Records to process:
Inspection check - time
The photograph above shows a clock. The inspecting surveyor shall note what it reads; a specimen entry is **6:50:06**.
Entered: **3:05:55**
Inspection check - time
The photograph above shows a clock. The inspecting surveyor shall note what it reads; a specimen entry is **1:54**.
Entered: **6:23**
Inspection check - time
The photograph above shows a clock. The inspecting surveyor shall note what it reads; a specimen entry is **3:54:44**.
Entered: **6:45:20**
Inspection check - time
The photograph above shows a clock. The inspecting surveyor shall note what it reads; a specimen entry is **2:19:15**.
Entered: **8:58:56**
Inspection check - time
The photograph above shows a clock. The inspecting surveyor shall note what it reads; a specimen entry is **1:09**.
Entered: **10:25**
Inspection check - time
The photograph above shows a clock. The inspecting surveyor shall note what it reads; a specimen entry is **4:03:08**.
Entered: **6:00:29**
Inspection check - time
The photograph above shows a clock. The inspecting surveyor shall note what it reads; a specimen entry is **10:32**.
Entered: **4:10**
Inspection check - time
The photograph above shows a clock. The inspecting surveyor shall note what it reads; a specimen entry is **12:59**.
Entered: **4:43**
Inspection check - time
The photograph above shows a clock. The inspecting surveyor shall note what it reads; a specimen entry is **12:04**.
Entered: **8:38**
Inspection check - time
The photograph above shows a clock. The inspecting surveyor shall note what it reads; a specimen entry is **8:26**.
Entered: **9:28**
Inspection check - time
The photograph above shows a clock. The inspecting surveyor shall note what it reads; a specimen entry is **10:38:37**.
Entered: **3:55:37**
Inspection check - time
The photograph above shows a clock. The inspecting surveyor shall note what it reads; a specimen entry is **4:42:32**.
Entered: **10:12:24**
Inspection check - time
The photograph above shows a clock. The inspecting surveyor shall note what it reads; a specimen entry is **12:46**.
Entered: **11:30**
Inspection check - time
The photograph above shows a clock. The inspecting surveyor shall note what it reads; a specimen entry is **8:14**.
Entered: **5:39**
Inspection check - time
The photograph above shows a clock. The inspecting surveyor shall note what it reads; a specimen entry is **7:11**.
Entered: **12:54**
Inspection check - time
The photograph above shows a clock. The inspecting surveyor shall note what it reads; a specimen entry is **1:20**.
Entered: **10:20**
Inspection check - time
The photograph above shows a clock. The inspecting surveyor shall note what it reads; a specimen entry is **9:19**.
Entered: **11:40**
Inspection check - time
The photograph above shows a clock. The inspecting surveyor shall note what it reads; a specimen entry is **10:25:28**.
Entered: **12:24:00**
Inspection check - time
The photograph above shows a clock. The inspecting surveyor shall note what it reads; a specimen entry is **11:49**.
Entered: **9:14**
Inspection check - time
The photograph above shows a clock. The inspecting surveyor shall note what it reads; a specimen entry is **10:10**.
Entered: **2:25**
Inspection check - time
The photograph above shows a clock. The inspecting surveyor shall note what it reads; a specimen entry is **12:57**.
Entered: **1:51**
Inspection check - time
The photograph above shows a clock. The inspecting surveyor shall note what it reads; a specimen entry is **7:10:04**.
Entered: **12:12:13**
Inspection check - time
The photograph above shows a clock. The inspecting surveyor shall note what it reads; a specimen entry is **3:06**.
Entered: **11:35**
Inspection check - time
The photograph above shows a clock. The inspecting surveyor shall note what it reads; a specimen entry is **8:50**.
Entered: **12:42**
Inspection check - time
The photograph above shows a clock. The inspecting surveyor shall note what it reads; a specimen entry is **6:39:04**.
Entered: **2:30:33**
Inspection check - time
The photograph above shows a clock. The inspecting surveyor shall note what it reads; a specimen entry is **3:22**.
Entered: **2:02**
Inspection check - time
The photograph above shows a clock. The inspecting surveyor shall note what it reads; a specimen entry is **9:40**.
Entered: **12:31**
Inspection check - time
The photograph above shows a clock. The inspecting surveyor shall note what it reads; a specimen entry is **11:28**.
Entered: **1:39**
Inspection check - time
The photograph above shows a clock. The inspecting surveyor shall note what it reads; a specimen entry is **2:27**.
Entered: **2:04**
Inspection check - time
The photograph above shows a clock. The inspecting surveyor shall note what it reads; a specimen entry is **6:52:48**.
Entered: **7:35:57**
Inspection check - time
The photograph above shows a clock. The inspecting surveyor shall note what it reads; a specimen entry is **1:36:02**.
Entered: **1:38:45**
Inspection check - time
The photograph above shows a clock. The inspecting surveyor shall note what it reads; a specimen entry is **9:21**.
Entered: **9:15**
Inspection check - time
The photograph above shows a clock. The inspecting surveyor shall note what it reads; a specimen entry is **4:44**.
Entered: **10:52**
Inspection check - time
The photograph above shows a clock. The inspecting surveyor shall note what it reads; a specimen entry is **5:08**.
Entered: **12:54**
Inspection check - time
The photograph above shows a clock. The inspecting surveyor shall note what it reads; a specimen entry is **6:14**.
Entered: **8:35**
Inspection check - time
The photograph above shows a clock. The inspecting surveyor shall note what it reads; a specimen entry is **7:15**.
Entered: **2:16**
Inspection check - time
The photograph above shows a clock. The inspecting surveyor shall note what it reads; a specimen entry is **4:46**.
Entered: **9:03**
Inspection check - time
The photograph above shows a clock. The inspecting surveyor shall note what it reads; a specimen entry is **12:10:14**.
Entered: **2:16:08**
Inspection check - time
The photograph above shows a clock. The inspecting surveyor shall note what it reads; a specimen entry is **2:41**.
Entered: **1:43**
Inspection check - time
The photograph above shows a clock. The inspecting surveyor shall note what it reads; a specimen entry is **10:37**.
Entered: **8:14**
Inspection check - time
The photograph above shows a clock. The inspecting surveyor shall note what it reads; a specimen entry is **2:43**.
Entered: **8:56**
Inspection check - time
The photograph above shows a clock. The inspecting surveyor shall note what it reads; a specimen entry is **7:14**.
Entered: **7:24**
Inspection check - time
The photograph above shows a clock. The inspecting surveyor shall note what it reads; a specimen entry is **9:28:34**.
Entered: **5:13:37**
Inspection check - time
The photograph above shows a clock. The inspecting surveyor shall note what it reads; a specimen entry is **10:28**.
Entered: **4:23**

Goal:
Write out the lines of the records above, word for word, from the first line through the line holding "Entered: **9:28**", inclusive.

Final result:
Inspection check - time
The photograph above shows a clock. The inspecting surveyor shall note what it reads; a specimen entry is **6:50:06**.
Entered: **3:05:55**
Inspection check - time
The photograph above shows a clock. The inspecting surveyor shall note what it reads; a specimen entry is **1:54**.
Entered: **6:23**
Inspection check - time
The photograph above shows a clock. The inspecting surveyor shall note what it reads; a specimen entry is **3:54:44**.
Entered: **6:45:20**
Inspection check - time
The photograph above shows a clock. The inspecting surveyor shall note what it reads; a specimen entry is **2:19:15**.
Entered: **8:58:56**
Inspection check - time
The photograph above shows a clock. The inspecting surveyor shall note what it reads; a specimen entry is **1:09**.
Entered: **10:25**
Inspection check - time
The photograph above shows a clock. The inspecting surveyor shall note what it reads; a specimen entry is **4:03:08**.
Entered: **6:00:29**
Inspection check - time
The photograph above shows a clock. The inspecting surveyor shall note what it reads; a specimen entry is **10:32**.
Entered: **4:10**
Inspection check - time
The photograph above shows a clock. The inspecting surveyor shall note what it reads; a specimen entry is **12:59**.
Entered: **4:43**
Inspection check - time
The photograph above shows a clock. The inspecting surveyor shall note what it reads; a specimen entry is **12:04**.
Entered: **8:38**
Inspection check - time
The photograph above shows a clock. The inspecting surveyor shall note what it reads; a specimen entry is **8:26**.
Entered: **9:28**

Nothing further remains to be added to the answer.